### EXERCISE PROMPT
Only the lines from the one containing "מתוכם כ-23,000 במהלך" through the last line of the material should be returned, each exactly as it stands.

### DATA LISTING ###

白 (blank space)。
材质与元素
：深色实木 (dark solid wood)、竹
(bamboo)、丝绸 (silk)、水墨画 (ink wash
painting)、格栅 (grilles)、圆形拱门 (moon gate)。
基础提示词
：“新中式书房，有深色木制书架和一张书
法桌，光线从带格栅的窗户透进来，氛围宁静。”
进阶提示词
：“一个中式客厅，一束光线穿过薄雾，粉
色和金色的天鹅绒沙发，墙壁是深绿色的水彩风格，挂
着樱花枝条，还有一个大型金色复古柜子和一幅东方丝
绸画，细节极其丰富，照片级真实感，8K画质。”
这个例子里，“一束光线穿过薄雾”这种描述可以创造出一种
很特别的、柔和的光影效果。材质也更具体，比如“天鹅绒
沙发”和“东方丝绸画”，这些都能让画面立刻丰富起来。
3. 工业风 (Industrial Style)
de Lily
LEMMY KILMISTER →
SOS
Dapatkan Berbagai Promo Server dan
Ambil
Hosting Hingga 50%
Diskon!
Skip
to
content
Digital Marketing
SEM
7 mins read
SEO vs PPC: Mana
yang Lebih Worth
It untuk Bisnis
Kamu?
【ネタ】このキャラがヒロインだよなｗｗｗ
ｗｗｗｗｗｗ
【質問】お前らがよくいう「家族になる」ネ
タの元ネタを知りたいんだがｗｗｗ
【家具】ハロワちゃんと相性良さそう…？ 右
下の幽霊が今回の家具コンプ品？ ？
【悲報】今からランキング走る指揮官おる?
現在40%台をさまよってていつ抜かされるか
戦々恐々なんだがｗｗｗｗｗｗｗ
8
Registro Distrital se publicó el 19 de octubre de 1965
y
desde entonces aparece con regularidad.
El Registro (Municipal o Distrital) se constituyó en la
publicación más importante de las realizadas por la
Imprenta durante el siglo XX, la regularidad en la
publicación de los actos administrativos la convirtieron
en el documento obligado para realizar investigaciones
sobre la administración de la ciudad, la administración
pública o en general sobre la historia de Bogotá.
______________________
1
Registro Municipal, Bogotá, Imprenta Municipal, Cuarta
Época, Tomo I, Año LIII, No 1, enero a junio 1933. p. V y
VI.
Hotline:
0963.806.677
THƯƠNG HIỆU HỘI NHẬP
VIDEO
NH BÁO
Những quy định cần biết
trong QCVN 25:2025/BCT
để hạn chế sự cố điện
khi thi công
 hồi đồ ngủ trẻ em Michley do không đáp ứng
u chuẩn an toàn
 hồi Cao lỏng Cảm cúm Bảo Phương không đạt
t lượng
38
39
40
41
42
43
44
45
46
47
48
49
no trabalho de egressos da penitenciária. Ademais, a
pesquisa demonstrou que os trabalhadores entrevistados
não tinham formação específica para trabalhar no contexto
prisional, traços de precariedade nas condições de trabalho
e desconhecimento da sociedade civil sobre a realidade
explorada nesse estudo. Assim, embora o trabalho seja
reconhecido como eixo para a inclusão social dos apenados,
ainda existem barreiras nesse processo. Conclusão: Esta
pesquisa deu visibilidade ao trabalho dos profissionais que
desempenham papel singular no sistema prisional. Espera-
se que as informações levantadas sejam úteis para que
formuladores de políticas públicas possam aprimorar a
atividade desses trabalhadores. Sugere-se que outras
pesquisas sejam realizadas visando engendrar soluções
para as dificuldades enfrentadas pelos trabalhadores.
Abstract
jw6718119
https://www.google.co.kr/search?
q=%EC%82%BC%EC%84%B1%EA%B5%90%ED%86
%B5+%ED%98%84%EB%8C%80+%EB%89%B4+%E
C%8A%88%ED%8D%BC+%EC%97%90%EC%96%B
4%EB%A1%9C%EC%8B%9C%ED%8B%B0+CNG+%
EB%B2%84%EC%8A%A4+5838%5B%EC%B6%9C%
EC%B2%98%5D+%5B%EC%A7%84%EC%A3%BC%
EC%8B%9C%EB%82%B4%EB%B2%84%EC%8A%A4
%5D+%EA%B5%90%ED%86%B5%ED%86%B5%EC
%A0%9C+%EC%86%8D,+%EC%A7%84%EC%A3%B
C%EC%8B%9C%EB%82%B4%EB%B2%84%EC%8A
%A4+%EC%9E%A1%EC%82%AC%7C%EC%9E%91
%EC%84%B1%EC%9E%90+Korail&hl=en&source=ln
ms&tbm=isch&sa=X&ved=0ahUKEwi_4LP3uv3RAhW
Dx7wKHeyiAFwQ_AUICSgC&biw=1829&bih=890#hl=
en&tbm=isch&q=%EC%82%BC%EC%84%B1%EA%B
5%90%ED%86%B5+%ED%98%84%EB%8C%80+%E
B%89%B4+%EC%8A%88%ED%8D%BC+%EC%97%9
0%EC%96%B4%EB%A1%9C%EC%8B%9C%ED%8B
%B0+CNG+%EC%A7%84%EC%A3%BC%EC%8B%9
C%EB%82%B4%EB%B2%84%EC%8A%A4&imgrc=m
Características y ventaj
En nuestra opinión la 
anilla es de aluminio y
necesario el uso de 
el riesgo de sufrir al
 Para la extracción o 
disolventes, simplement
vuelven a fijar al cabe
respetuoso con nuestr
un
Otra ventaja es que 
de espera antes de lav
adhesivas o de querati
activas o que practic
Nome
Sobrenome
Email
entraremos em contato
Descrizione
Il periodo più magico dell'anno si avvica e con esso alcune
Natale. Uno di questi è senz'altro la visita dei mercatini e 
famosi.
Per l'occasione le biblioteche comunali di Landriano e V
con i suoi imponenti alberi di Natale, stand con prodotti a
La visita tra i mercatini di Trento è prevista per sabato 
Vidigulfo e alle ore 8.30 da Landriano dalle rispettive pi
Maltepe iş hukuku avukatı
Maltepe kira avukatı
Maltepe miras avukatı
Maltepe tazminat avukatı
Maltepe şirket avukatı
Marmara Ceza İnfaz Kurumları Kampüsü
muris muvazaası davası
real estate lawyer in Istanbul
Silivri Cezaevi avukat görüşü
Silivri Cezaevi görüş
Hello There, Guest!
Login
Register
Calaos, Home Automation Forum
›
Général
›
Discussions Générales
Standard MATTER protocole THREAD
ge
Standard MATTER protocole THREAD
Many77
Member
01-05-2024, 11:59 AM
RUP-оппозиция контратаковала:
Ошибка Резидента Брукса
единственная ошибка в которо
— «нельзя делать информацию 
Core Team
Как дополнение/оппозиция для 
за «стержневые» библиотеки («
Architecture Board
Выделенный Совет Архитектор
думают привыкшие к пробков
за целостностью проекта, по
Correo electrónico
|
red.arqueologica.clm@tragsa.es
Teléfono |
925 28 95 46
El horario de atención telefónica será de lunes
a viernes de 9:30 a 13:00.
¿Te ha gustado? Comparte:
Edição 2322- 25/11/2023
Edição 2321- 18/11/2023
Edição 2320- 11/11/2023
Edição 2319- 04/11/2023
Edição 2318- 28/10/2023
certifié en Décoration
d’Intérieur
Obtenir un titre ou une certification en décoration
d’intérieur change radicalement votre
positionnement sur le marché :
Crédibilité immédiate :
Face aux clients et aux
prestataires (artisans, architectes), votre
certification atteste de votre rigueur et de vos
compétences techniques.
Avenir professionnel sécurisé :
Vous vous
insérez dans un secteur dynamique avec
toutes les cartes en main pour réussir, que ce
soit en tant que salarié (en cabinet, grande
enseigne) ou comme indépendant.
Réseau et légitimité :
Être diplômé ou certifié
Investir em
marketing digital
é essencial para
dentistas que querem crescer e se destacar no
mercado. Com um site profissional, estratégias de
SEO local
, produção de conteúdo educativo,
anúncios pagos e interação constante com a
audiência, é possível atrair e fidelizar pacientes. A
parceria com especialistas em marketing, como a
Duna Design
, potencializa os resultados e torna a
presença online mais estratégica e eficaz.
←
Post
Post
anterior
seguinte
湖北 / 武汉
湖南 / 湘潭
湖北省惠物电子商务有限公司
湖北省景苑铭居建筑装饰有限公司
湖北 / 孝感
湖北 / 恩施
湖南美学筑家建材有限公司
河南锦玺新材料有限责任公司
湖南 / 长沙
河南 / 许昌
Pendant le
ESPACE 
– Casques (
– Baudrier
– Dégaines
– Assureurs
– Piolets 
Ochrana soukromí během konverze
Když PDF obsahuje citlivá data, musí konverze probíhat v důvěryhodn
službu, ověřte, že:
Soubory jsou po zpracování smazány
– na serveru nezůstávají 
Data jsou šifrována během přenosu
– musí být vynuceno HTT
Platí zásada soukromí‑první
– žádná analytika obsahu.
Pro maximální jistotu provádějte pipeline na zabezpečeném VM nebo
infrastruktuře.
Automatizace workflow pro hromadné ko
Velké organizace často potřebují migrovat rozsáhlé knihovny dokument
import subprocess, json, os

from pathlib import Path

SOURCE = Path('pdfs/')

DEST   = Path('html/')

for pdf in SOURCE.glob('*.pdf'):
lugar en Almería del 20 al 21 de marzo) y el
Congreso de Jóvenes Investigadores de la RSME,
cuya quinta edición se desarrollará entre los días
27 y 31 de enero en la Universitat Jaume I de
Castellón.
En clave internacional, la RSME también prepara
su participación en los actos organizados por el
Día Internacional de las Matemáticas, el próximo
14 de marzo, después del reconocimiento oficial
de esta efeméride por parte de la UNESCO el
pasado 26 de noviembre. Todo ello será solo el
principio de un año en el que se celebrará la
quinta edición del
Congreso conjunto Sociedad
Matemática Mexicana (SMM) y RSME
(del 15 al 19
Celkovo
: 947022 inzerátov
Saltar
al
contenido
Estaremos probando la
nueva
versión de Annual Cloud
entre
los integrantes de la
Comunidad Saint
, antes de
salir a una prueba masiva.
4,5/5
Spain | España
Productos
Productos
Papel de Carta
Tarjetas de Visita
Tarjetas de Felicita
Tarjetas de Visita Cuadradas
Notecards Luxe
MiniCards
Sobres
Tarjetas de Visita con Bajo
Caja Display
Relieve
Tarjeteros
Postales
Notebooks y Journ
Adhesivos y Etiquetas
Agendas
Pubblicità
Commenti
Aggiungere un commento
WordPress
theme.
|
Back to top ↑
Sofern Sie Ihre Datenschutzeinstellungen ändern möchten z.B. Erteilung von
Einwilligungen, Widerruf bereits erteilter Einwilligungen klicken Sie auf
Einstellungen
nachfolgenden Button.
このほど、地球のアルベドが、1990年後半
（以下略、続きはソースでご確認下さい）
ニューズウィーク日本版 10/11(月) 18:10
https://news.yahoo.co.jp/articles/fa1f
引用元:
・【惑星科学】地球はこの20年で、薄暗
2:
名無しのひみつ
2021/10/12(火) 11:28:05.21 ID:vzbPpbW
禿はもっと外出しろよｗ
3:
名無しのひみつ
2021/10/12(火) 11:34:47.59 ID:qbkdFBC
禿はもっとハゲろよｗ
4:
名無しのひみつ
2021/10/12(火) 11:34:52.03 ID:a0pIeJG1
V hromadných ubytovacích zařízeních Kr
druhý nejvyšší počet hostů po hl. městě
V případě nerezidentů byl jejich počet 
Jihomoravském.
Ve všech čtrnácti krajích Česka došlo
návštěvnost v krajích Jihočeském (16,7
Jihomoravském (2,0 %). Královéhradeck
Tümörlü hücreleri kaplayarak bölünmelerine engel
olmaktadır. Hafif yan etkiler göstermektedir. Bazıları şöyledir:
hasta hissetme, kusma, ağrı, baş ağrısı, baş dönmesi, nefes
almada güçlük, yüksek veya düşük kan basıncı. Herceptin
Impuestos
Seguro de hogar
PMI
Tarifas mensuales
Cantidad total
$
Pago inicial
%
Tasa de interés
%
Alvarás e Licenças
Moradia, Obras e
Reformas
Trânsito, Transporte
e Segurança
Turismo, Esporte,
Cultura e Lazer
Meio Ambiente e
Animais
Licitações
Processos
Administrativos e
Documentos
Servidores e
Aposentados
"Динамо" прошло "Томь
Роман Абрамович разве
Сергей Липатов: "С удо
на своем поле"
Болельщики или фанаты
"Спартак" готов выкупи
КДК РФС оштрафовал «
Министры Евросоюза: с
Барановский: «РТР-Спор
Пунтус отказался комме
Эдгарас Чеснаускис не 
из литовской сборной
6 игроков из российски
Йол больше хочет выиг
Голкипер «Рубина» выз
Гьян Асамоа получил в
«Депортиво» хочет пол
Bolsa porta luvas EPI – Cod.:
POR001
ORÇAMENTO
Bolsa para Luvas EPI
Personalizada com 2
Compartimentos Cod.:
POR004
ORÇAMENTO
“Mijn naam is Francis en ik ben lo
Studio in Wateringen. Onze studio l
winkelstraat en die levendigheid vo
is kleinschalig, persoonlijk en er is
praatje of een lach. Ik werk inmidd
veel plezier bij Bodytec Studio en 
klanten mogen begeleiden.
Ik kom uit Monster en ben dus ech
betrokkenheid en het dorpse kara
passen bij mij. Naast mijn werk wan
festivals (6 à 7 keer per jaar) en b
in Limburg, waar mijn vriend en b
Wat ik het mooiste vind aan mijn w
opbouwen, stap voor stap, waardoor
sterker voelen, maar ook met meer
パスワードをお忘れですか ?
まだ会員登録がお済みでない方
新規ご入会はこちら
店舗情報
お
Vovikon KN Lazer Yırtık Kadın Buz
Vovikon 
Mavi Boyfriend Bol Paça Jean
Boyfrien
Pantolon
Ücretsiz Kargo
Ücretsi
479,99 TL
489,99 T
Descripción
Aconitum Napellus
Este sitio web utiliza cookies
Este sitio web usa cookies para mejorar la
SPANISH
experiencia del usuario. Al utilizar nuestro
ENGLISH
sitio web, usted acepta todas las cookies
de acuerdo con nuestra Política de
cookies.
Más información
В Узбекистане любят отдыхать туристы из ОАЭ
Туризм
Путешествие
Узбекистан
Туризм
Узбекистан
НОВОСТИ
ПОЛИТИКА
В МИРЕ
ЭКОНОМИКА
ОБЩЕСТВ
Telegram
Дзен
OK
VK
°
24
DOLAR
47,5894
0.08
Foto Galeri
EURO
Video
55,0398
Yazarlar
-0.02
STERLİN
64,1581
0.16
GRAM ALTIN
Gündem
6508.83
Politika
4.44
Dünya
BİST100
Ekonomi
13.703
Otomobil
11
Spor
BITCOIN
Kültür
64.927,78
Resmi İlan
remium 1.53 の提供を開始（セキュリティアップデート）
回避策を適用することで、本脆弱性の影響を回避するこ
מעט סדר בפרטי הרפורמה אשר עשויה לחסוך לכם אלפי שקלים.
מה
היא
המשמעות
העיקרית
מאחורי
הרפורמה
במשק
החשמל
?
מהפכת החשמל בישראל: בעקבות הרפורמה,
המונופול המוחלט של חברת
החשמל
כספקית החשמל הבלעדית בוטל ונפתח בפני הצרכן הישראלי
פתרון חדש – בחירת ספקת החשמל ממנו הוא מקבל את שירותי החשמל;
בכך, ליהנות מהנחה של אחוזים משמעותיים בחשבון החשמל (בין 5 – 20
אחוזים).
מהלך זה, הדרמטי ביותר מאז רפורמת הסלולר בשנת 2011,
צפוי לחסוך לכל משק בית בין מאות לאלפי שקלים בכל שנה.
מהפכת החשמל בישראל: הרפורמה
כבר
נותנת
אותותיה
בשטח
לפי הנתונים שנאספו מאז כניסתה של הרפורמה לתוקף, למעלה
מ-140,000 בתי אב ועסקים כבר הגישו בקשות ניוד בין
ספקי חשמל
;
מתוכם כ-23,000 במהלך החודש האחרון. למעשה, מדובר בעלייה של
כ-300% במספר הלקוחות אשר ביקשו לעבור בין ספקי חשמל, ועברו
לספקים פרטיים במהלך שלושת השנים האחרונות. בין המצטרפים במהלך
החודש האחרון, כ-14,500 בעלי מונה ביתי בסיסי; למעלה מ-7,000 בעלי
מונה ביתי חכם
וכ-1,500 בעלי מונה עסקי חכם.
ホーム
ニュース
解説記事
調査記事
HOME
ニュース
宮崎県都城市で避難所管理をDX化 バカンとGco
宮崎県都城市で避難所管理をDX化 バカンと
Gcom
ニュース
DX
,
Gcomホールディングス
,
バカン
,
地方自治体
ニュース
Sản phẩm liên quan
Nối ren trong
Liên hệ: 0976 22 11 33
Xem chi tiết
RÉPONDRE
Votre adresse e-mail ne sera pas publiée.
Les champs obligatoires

###

### COMPLETED EXERCISE
מתוכם כ-23,000 במהלך החודש האחרון. למעשה, מדובר בעלייה של
כ-300% במספר הלקוחות אשר ביקשו לעבור בין ספקי חשמל, ועברו
לספקים פרטיים במהלך שלושת השנים האחרונות. בין המצטרפים במהלך
החודש האחרון, כ-14,500 בעלי מונה ביתי בסיסי; למעלה מ-7,000 בעלי
מונה ביתי חכם
וכ-1,500 בעלי מונה עסקי חכם.
ホーム
ニュース
解説記事
調査記事
HOME
ニュース
宮崎県都城市で避難所管理をDX化 バカンとGco
宮崎県都城市で避難所管理をDX化 バカンと
Gcom
ニュース
DX
,
Gcomホールディングス
,
バカン
,
地方自治体
ニュース
Sản phẩm liên quan
Nối ren trong
Liên hệ: 0976 22 11 33
Xem chi tiết
RÉPONDRE
Votre adresse e-mail ne sera pas publiée.
Les champs obligatoires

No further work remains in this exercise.